• Objective
Reproduce the full article about women in management roles at Manzanillo International Terminal word for word, keeping every line in its original order.

• Provided passage
══════

Number of women occupying management roles reaches 41% at Panama’s Manzanillo International Terminal

With a personnel policy focussed on staff development and internal job rotation with equal opportunities, the Panamanian terminal operator MIT has more than doubled its percentage of women managers from six senior managers in 2003 to thirteen today.

31st October 2018

By the second quarter of 2018, the number of women appointed as senior departmental managers at Manzanillo International Terminal Panama S.A. (MIT) reached the forty one percent mark, which include yard operations, security and protection, gate operations and docker dispatch.

Asked about this important transformation in gender equity, MIT's Training and Development Manager Susibel Perigault explains:

MIT's Training and Development Manager Susibel Perigault

"The change has not only just been about making a break from the taboo of employing women in typically male-dominated roles at the terminal. Once they were in those positions, many have been progressively trained and developed to occupy other roles which prepared them for a senior managerial position."

══════

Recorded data

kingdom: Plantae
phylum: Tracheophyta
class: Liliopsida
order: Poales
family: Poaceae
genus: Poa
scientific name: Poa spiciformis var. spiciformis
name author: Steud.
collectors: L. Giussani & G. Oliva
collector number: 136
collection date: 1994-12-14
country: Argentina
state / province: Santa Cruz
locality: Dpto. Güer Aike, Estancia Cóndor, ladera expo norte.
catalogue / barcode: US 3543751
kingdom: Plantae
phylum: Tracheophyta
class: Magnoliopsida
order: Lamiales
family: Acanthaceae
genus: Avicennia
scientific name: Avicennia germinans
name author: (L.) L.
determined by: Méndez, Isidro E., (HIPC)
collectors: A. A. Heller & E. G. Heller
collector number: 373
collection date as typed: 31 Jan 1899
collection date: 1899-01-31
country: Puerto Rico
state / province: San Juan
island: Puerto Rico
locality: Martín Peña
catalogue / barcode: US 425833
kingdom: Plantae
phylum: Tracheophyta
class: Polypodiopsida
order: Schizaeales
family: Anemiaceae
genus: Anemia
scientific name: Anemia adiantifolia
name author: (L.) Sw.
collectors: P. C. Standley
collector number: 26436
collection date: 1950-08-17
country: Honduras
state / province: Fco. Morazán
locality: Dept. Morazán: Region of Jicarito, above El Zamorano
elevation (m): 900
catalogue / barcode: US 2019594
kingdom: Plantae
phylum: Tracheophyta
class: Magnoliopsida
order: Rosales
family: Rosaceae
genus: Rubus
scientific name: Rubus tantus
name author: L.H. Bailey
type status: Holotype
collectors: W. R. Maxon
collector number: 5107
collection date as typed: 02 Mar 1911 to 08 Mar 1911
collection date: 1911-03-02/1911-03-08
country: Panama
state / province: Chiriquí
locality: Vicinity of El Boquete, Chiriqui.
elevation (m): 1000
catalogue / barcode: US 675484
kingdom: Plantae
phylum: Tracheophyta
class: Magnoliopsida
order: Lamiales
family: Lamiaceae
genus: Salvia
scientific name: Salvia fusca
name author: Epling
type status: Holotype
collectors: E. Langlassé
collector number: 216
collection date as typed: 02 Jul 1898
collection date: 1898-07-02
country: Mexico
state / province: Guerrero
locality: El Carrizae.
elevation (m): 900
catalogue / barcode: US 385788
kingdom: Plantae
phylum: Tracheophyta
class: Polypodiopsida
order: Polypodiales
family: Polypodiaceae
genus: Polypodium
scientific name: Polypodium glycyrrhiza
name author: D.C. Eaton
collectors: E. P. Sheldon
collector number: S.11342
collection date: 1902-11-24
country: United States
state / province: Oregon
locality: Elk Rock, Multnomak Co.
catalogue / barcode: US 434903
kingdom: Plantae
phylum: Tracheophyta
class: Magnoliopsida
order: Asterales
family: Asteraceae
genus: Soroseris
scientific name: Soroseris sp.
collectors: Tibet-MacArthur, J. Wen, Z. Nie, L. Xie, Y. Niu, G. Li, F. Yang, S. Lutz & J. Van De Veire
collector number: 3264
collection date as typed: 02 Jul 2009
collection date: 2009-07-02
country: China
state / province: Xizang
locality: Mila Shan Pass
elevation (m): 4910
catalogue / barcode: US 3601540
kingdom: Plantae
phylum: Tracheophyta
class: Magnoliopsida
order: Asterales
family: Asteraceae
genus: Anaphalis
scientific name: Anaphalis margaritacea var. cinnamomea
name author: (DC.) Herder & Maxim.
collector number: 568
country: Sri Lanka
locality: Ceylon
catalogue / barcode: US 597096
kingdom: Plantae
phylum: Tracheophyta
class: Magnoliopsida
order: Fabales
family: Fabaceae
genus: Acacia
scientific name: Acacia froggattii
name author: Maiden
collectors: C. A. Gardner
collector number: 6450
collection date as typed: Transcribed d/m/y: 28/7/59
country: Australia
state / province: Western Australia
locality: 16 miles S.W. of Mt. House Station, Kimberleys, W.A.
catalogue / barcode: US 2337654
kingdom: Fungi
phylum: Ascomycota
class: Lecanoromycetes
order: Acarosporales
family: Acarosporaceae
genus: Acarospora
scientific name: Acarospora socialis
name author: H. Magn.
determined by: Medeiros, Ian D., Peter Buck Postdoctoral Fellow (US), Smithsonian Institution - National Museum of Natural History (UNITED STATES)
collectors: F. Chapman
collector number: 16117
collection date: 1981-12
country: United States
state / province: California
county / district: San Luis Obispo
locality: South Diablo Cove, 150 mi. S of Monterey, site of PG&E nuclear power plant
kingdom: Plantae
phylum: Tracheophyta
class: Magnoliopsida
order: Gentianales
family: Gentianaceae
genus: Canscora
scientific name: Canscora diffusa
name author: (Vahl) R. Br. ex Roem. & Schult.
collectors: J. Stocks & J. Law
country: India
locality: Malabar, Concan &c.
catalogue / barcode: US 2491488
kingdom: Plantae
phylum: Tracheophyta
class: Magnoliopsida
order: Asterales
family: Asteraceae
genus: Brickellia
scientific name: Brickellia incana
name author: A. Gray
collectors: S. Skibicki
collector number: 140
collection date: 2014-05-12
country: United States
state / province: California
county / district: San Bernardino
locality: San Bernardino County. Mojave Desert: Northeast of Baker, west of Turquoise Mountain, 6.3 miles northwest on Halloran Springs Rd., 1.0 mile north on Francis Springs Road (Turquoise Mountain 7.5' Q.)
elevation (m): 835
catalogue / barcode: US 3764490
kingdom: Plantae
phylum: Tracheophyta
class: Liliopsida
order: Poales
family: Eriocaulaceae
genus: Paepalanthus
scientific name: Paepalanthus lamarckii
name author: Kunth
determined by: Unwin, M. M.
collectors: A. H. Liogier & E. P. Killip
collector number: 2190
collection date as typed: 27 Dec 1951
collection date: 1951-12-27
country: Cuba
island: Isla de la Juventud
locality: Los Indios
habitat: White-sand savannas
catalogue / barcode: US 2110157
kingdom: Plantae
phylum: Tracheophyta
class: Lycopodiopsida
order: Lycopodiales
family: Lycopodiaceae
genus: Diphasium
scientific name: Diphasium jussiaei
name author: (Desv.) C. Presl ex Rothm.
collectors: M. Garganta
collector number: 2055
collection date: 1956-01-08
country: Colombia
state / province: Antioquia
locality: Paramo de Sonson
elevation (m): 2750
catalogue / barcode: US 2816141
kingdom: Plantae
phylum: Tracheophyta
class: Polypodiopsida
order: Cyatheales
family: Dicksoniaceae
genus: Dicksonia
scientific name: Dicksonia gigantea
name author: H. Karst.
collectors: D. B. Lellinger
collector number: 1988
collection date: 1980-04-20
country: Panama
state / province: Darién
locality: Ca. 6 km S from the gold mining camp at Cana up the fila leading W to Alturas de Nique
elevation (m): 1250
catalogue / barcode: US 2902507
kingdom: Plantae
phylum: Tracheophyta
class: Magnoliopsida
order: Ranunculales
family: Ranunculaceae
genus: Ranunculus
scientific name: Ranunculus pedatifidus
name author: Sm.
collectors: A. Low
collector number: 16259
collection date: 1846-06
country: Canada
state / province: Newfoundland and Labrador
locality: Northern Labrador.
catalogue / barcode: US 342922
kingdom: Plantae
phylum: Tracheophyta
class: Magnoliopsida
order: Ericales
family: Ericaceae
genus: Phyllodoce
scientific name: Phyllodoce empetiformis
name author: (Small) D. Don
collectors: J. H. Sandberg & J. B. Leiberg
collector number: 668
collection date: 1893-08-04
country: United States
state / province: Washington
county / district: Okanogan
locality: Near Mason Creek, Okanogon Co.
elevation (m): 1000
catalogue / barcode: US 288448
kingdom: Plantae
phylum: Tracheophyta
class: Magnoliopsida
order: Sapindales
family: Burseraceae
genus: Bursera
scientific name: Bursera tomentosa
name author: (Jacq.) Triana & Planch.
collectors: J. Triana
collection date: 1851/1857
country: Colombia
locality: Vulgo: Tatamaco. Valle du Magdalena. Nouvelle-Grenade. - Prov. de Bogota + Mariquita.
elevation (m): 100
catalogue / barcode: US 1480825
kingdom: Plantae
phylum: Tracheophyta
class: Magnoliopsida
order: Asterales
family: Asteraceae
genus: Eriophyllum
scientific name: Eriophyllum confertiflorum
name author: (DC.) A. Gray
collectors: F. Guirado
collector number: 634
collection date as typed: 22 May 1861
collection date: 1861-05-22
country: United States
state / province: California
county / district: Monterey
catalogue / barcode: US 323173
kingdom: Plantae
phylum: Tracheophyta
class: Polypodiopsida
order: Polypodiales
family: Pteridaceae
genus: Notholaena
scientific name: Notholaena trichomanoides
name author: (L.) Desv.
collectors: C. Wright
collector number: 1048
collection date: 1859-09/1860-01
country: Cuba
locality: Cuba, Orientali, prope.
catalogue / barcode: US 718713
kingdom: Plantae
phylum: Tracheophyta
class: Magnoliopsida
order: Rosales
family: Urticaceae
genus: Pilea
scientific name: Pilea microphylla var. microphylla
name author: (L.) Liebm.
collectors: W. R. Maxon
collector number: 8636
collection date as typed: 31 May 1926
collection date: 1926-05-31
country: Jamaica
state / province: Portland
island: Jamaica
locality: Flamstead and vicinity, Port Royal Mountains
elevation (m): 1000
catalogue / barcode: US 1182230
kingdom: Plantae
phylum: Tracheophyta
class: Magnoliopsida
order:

══════

• Written answer
Number of women occupying management roles reaches 41% at Panama’s Manzanillo International Terminal

With a personnel policy focussed on staff development and internal job rotation with equal opportunities, the Panamanian terminal operator MIT has more than doubled its percentage of women managers from six senior managers in 2003 to thirteen today.

31st October 2018

By the second quarter of 2018, the number of women appointed as senior departmental managers at Manzanillo International Terminal Panama S.A. (MIT) reached the forty one percent mark, which include yard operations, security and protection, gate operations and docker dispatch.

Asked about this important transformation in gender equity, MIT's Training and Development Manager Susibel Perigault explains:

MIT's Training and Development Manager Susibel Perigault

"The change has not only just been about making a break from the taboo of employing women in typically male-dominated roles at the terminal. Once they were in those positions, many have been progressively trained and developed to occupy other roles which prepared them for a senior managerial position."